» Saved data entries
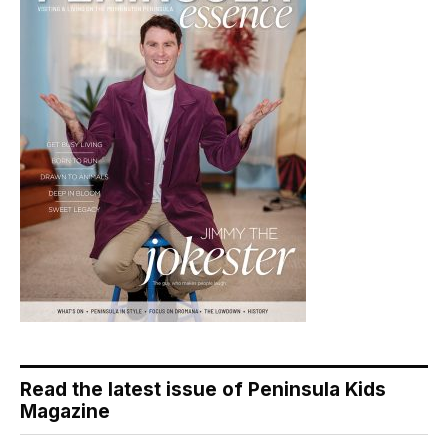
Read the latest issue of Peninsula Kids
Magazine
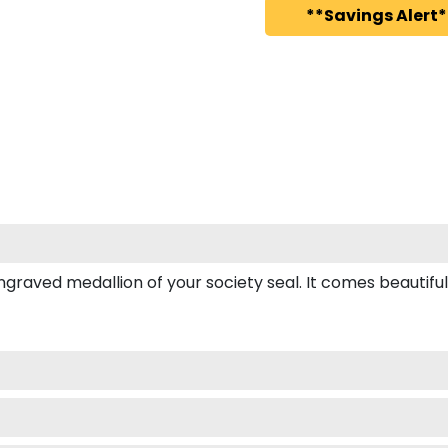
**Savings Alert*
ved medallion of your society seal. It comes beautifully b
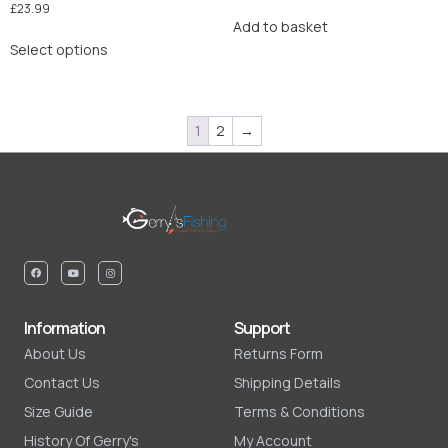
£
23.99
Add to basket
Select options
1
2
→
Information
Support
About Us
Returns Form
Contact Us
Shipping Details
Size Guide
Terms & Conditions
History Of Gerry's
My Account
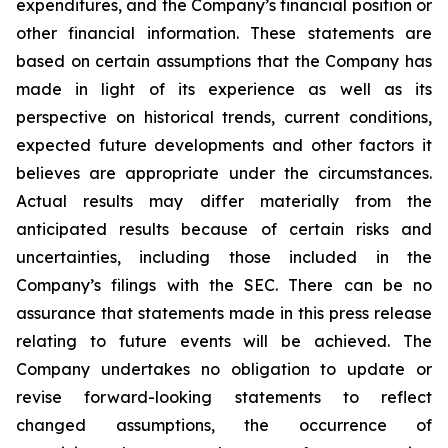
expenditures, and the Company’s financial position or
other financial information. These statements are
based on certain assumptions that the Company has
made in light of its experience as well as its
perspective on historical trends, current conditions,
expected future developments and other factors it
believes are appropriate under the circumstances.
Actual results may differ materially from the
anticipated results because of certain risks and
uncertainties, including those included in the
Company’s filings with the SEC. There can be no
assurance that statements made in this press release
relating to future events will be achieved. The
Company undertakes no obligation to update or
revise forward-looking statements to reflect
changed assumptions, the occurrence of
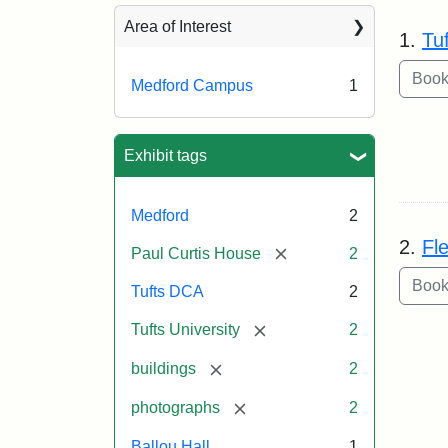
Sea
Area of Interest
1.
Tu
Medford Campus
1
Exhibit tags
Medford
2
2.
Fl
[remove]
Paul Curtis House
2
Tufts DCA
2
[remove]
Tufts University
2
[remove]
buildings
2
[remove]
photographs
2
Ballou Hall
1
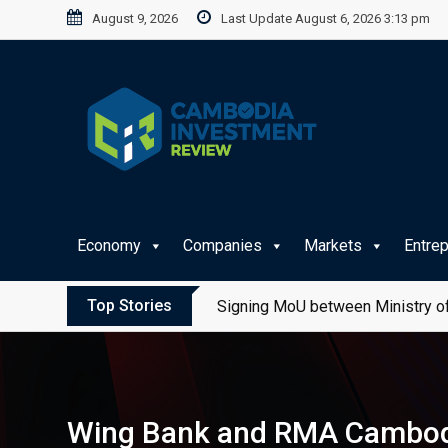
Skip
August 9, 2026
Last Update August 6, 2026 3:13 pm
to
content
Economy
Companies
Markets
Entre
Top Stories
Signing MoU between Ministry of
Wing Bank and RMA Cambodia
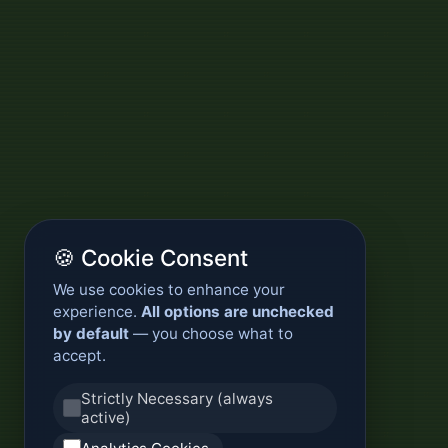
🍪 Cookie Consent
We use cookies to enhance your
experience.
All options are unchecked
by default
— you choose what to
accept.
Strictly Necessary (always
active)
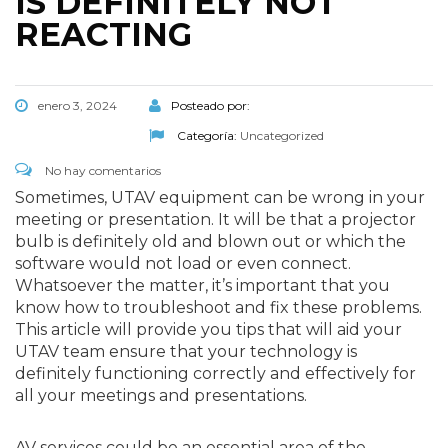
IS DEFINITELY NOT
REACTING
enero 3, 2024
Posteado por:
Categoría:
Uncategorized
No hay comentarios
Sometimes, UTAV equipment can be wrong in your
meeting or presentation. It will be that a projector
bulb is definitely old and blown out or which the
software would not load or even connect.
Whatsoever the matter, it’s important that you
know how to troubleshoot and fix these problems.
This article will provide you tips that will aid your
UTAV team ensure that your technology is
definitely functioning correctly and effectively for
all your meetings and presentations.
AV services could be an essential area of the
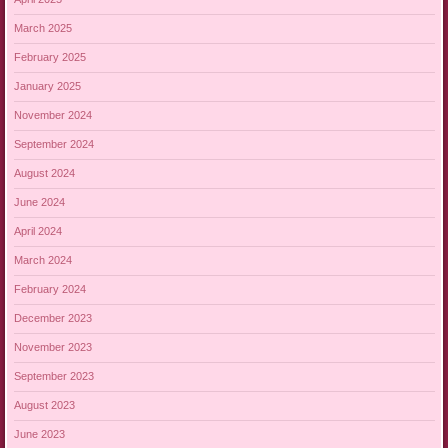
March 2025
February 2025
January 2025
November 2024
September 2024
August 2024
June 2024
April 2024
March 2024
February 2024
December 2023
November 2023
September 2023
August 2023
June 2023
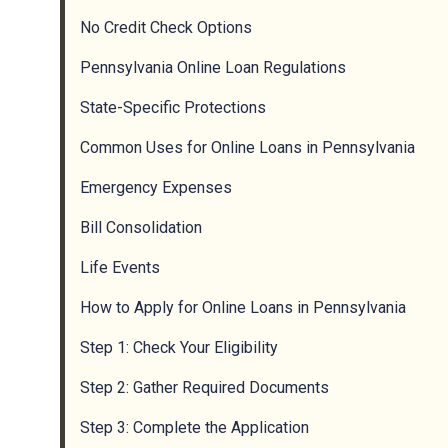
No Credit Check Options
Pennsylvania Online Loan Regulations
State-Specific Protections
Common Uses for Online Loans in Pennsylvania
Emergency Expenses
Bill Consolidation
Life Events
How to Apply for Online Loans in Pennsylvania
Step 1: Check Your Eligibility
Step 2: Gather Required Documents
Step 3: Complete the Application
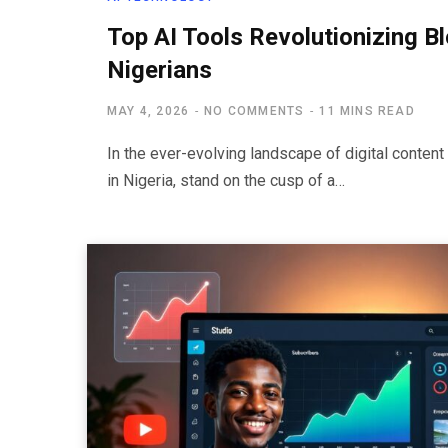
Top AI Tools Revolutionizing B
Nigerians
MAY 4, 2026
NO COMMENTS
11 MINS READ
In the ever-evolving landscape of digital content 
in Nigeria, stand on the cusp of a…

» TASK DESCRIPTION
Which lines of the records above contain the word "that"? Report each one in full.

» EXERCISE SOLUTION
based on certain assumptions that the Company has
assurance that statements made in this press release
meeting or presentation. It will be that a projector
Whatsoever the matter, it’s important that you
This article will provide you tips that will aid your
UTAV team ensure that your technology is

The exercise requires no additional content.